The Gold Contract may alleviate some of the concerns with keeping the truck moving, but there are plenty of other concerns that come along with acquisition: the cost of equipment, charging infrastructure, collateral value, new technology, tying up capital, navigating various incentives and insurance.
Logan Andrew, electromobility market development manager for Volvo Financial Services, said the Gold Contract can be bundled with insurance payments, and charging infrastructure installation and maintenance, into a single monthly payment that covers basically all areas of the truck’s operation.
Volvo helped QCD, a Texas-based fleet that services the restaurant business, find nearly $4 million in grants to install eight DC fast chargers and two portable chargers from Shell Recharge Solutions and acquire 14 VNR Electric trucks to service its Fontana, California, distribution center, “with lease financing from Volvo Financial that matched diesel total cost of operation,” said Manuel Aguirre, Volvo Energy Head of Charging and Infrastructure.

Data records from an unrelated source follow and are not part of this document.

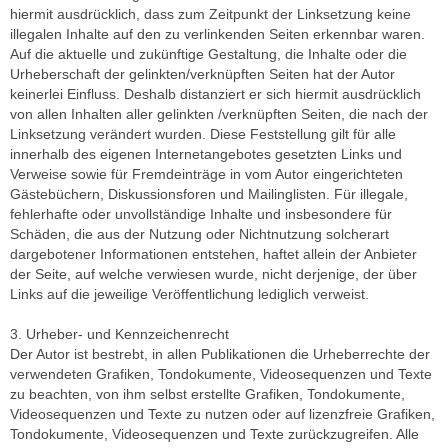
hiermit ausdrücklich, dass zum Zeitpunkt der Linksetzung keine
illegalen Inhalte auf den zu verlinkenden Seiten erkennbar waren.
Auf die aktuelle und zukünftige Gestaltung, die Inhalte oder die
Urheberschaft der gelinkten/verknüpften Seiten hat der Autor
keinerlei Einfluss. Deshalb distanziert er sich hiermit ausdrücklich
von allen Inhalten aller gelinkten /verknüpften Seiten, die nach der
Linksetzung verändert wurden. Diese Feststellung gilt für alle
innerhalb des eigenen Internetangebotes gesetzten Links und
Verweise sowie für Fremdeinträge in vom Autor eingerichteten
Gästebüchern, Diskussionsforen und Mailinglisten. Für illegale,
fehlerhafte oder unvollständige Inhalte und insbesondere für
Schäden, die aus der Nutzung oder Nichtnutzung solcherart
dargebotener Informationen entstehen, haftet allein der Anbieter
der Seite, auf welche verwiesen wurde, nicht derjenige, der über
Links auf die jeweilige Veröffentlichung lediglich verweist.
3. Urheber- und Kennzeichenrecht
Der Autor ist bestrebt, in allen Publikationen die Urheberrechte der
verwendeten Grafiken, Tondokumente, Videosequenzen und Texte
zu beachten, von ihm selbst erstellte Grafiken, Tondokumente,
Videosequenzen und Texte zu nutzen oder auf lizenzfreie Grafiken,
Tondokumente, Videosequenzen und Texte zurückzugreifen. Alle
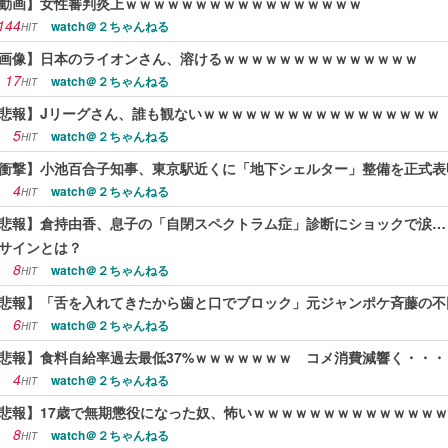
動画】女性審判炎上ｗｗｗｗｗｗｗｗｗｗｗｗｗｗｗｗｗ
144
watch＠２ちゃんねる
HIT
画像】日本のライオンさん、溶けるｗｗｗｗｗｗｗｗｗｗｗｗｗｗ
17
watch＠２ちゃんねる
HIT
悲報】Jリーグさん、誰も観ないｗｗｗｗｗｗｗｗｗｗｗｗｗｗｗｗｗ
5
watch＠２ちゃんねる
HIT
衝撃】小池百合子知事、東京駅近くに「地下シェルター」整備を正式表
4
watch＠２ちゃんねる
HIT
悲報】倉持由香、息子の「自閉スペクトラム症」診断にショックで涙…
サインとは？
8
watch＠２ちゃんねる
HIT
悲報】「舌を入れてきたから歯と口でブロック」元ジャンポケ斉藤の不
6
watch＠２ちゃんねる
HIT
悲報】食料自給率過去最低37%ｗｗｗｗｗｗｗ コメ消費減響く・・・
4
watch＠２ちゃんねる
HIT
悲報】17歳で無期懲役になった奴、怖いｗｗｗｗｗｗｗｗｗｗｗｗｗ
8
watch＠２ちゃんねる
HIT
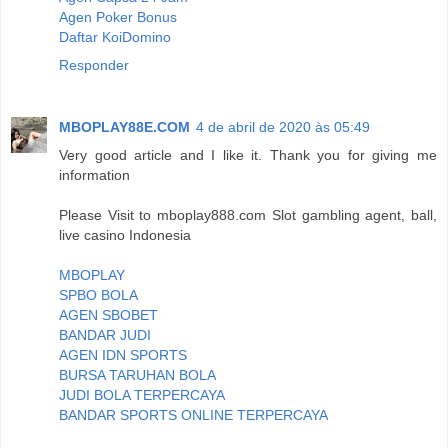
Agen Poker Bonus
Daftar KoiDomino
Responder
MBOPLAY88E.COM
4 de abril de 2020 às 05:49
Very good article and I like it. Thank you for giving me
information
Please Visit to mboplay888.com Slot gambling agent, ball,
live casino Indonesia
MBOPLAY
SPBO BOLA
AGEN SBOBET
BANDAR JUDI
AGEN IDN SPORTS
BURSA TARUHAN BOLA
JUDI BOLA TERPERCAYA
BANDAR SPORTS ONLINE TERPERCAYA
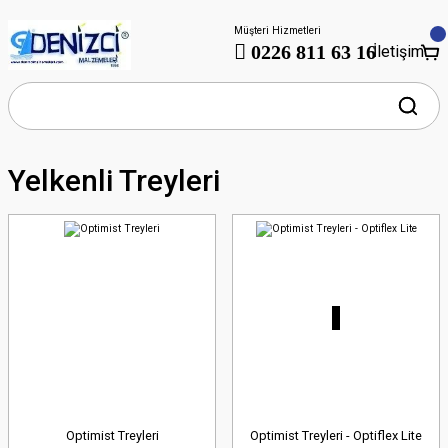
Müşteri Hizmetleri
0226 811 63 16
İletişim
Yelkenli Treyleri
Optimist Treyleri
Optimist Treyleri - Optiflex Lite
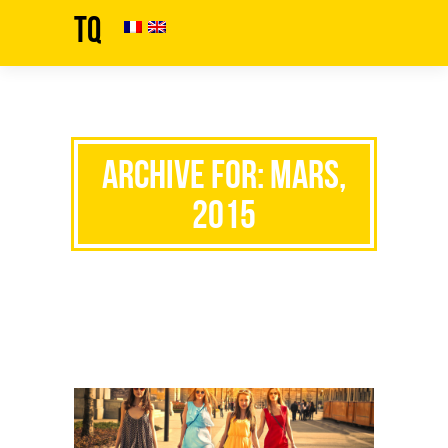
TQ
Archive for: mars,
2015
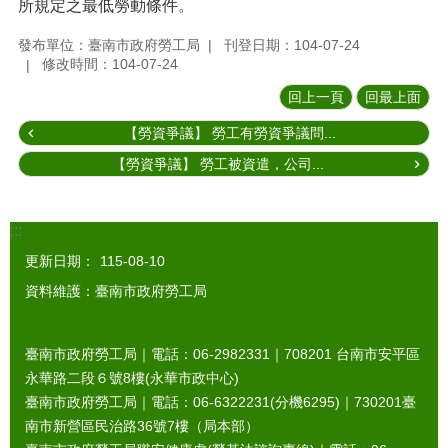
所規定之最低勞動條件。
發布單位：臺南市政府勞工局
刊登日期：104-07-24
修改時間：104-07-24
回上一頁
回最上面
【勞資爭議】 勞工有勞資爭議問...
【勞資爭議】 勞工被資遣，公司...
:::
更新日期：
115-08-10
資料維護：臺南市政府勞工局
臺南市政府勞工局｜電話：06-2982331｜
708201
台南市安平區
永華路二段６號8樓(永華市政中心)
臺南市政府勞工局｜電話：06-6322231(分機6295)｜
730201
臺
南市新營區民治路36號7樓（局本部）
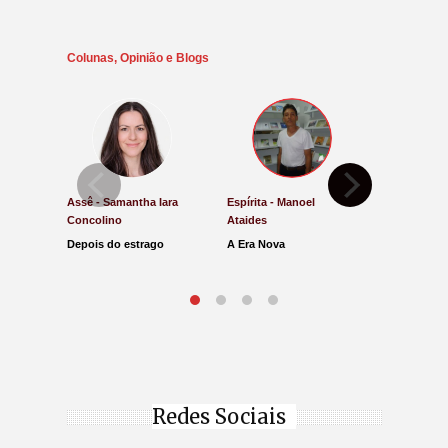
Colunas, Opinião e Blogs
Assê - Samantha Iara
Espírita - Manoel
Direito e Ju
Concolino
Ataides
Antônio de
Depois do estrago
A Era Nova
Lucro Pres
parar na Ju
Redes Sociais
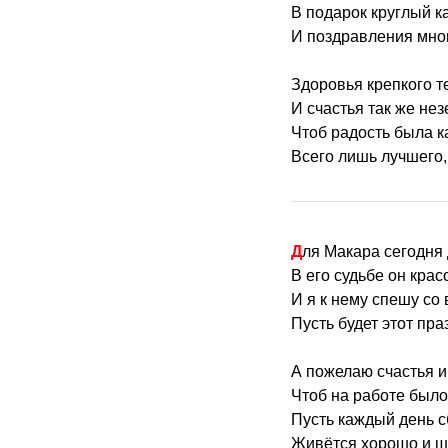
В подарок круглый к
И поздравления мно
Здоровья крепкого т
И счастья так же нез
Чтоб радость была ка
Всего лишь лучшего,
Для Макара сегодня 
В его судьбе он крас
И я к нему спешу со
Пусть будет этот пра
А пожелаю счастья и
Чтоб на работе было
Пусть каждый день 
Живётся хорошо и ш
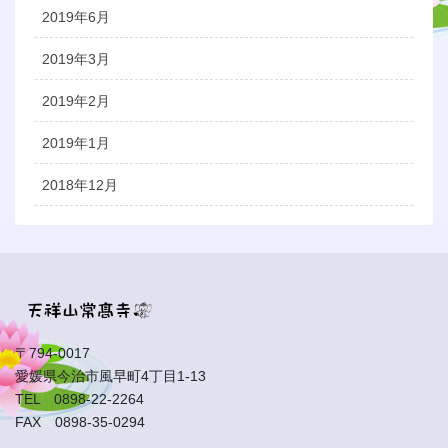
2019年6月
2019年3月
2019年2月
2019年1月
2018年12月
〒794-0017
愛媛県今治市風早町4丁目1-13
TEL 0898-22-2264
FAX 0898-35-0294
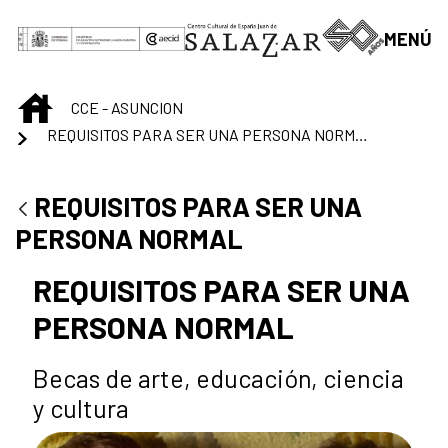
Skip to Main Content
MENÚ
INICIO
CCE - ASUNCION
REQUISITOS PARA SER UNA PERSONA NORMAL
REQUISITOS PARA SER UNA
PERSONA NORMAL
REQUISITOS PARA SER UNA
PERSONA NORMAL
Becas de arte, educación, ciencia
y cultura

To-date, Andrew said there’s been a “good mix” of customers leasing or purchasing trucks and Jared Ruiz, electromobility sales manager, said return on investment – which he said is still difficult to calculate – hasn’t been a primary consideration for fleet acquisition, rather it’s been companies in pursuit of greener solutions or feeling pressure from shipper-customers requiring their carrier partners cut its carbon footprint.
There are two primary modes of charging: depot charging, where trucks are charged at a company’s terminal usually overnight, and public charging.
“We see up to 80% of the energy charging battery electric vehicles will come from depot charging,” said Aguirre. “That’s where fleets have control of the infrastructure. They have control of the access to infrastructure.”
Depot charging can take between 2 and 12 hours while public fast charging can top off a truck in an hour or less, or between 6 and 12 hours using a 50-kilowatt slow charger.
While there are only two choices when it comes to charging type – fast and slow – this is new technology and uncharted waters for most fleets. Volvo is now offering advisory services to help fleets select, design and install charging capabilities, maintain them and finance them – including help in seeking out applicable incentives.
“There’s a lot of trade-offs,” Dan Freeze, Product Planning Manager, noted of the inverse correlation of cost of installation to charging time: the less it costs to install, the longer it will take to charge the truck. Higher capacity chargers, for example, can cost upwards of $1 million but can charge a truck in less than an hour while less expensive lower capacity units can take upwards of half a day.
As part of its consultive approach, Alexis Clemons, Volvo Group's electromobility sales manager, said Volvo can run simulations of real world routes for fleets, showcasing how an electric truck might fit into a given duty cycle. Clemons said the models assume worst case scenarios with regards to range and capability, and added that to-date real word performance has been better than predicted modeled performance in every case.
Once the carrier transitions into acquiring the trucks, Volvo can help monitor their status in real-time and compile reports showing how one truck’s performance stacks up against others in the fleet. Volvo can then help the fleet optimize battery state of health, make recommendations for charging practices and manage end of life strategies.
“Once we get to the actual end of life, or end of the Gold Contract, we're going to have a conversation, ‘Can we refurbish those battery packs and put that truck back on the road?’ Or we’re going to say they are no longer at a sufficient state of health,” and need to be repurposed, Clemons said, noting the company is expecting an 8 year life from its batteries.